After much ‘faffing’ around and trying to squeeze this job in between all the others we finally have a completed Sproutwell Greenhouse. Hasn’t really been too high on the priority list because of the warm weather but with the possibility that temperatures could drop at night soon I want the extra protection. Just need to finish the floor and set up benches inside and I’ll be sweet!
In the Vegie Patch
It has been incredibly dry here in Gippsland and we have quickly been taken back to where we were when in drought. After such a wet year last year we were lulled into a false sense of security and have had to revert to hand watering everything. I must say the wicking beds seem to be holding their own. A quick surface water every now and then (more because its nice on a warm evening to do than because its necessary).

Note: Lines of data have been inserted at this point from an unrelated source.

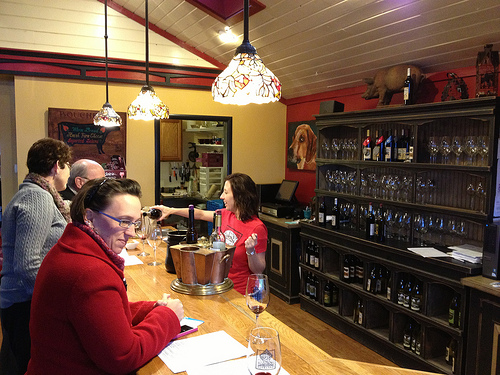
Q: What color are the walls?
A: Yellow and red.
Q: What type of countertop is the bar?
A: Wood.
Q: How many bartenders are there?
A: One.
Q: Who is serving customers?
A: Bartender.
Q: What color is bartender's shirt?
A: Red.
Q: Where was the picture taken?
A: At a bar.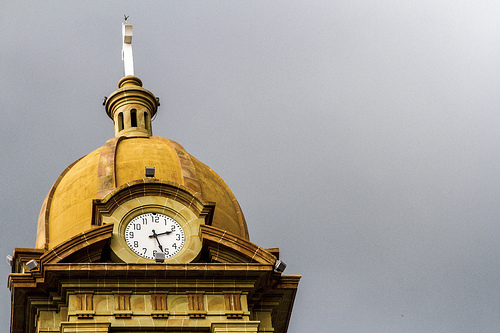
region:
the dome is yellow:
[19, 16, 301, 329]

My garlic harvest this season has been sensational and it along with ‘Spiced Prunes in Port‘ preserves, made great additions to the Christmas gift packs. Unfortunately I can’t find the photos of the garlic I took so will take a couple later and add them.

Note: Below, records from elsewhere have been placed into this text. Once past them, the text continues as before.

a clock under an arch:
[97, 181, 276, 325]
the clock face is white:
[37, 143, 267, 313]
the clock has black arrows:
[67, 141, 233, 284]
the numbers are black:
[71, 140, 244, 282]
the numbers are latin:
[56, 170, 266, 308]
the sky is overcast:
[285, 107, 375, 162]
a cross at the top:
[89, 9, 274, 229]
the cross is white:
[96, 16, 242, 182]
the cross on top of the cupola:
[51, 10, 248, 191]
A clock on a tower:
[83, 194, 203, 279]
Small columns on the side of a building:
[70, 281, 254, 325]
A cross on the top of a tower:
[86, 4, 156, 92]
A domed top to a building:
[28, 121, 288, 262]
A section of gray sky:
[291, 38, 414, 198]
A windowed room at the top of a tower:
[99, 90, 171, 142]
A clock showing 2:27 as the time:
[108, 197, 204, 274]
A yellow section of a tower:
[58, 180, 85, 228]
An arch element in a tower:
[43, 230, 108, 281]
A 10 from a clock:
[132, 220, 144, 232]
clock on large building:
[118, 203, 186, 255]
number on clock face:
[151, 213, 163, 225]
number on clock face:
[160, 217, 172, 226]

I have been battling a bit with my San Marzano tomatoes this year. For the first time in a very long time they have been a victim of Blossom End Rot, a condition that is due to lack of calcium in the soil. Having had to purchase soil for the beds I haven’t had much control over that. Next year once there has been a chance to work in plenty of compost and grow a green manure crop it should start to improve. It really hit home that all the effort I made with the soil at our old place was in fact worth it. I am still getting a pretty good crop and will have more than enough for sauce and passata. Now to work out where to process the harvest…………..
My quest to develop an opinion on whether or not to prune laterals from tomatoes has had mixed results.
Pruned of laterals
Takes more time to manage
Easy to support
Heavier to support
Think I am steering towards the pruned method purely because of the larger fruit size. Will repeat again next year because I am not sure how much having a calcium soil deficiency had a hand in results.
The grosse lisse planted straight into the ground are doing really well, just have to remember to pick as soon as there is the tiniest blush of pink or else the blackbirds beat me to it. Today I placed some exclusion bags over some larger fruit to see if I can get longer on the vine time.
My Rosella sabdarifida is doing quite nicely, will go into the greenhouse soon as it needs warm temperatures to flower. With a good bit of luck I will be able to turn it into those beautiful syrupy flowers and use it in champagne.
Cucumbers have been great, picking daily and now need to think about making some lovely Bread & Butter Cumber Pickle. Growing up the trellis has been a great success.
Other continual pickings have been beans, silver beet, snow peas, lettuce and herbs. Not sure what happened to my capsicums but they appear to be tomatoes. Suspect I may have been a bit confused when I labelled my saved seed packet!
Couple of steps closer to getting our chooks. I purchased a ‘Dine a Chook‘ feeder and waterer for my husbands Christmas present and I have commissioned the local Men’s Shed to make my very specially designed chook house (keep an eye out, it’s going to be great!)
All said and done, we are a lot more comfortable than we thought we may be. Struggling a bit with highway noise but everyone assures me you get used to it! Lying in my hammock this afternoon eating ripe mulberries was a treat indeed!
I may not have the birds yet, but it is quite beautiful on a hot humid afternoon lying in the hammock looking up through the mulberry tree. Even better when I get to pick a few, very nice indeed.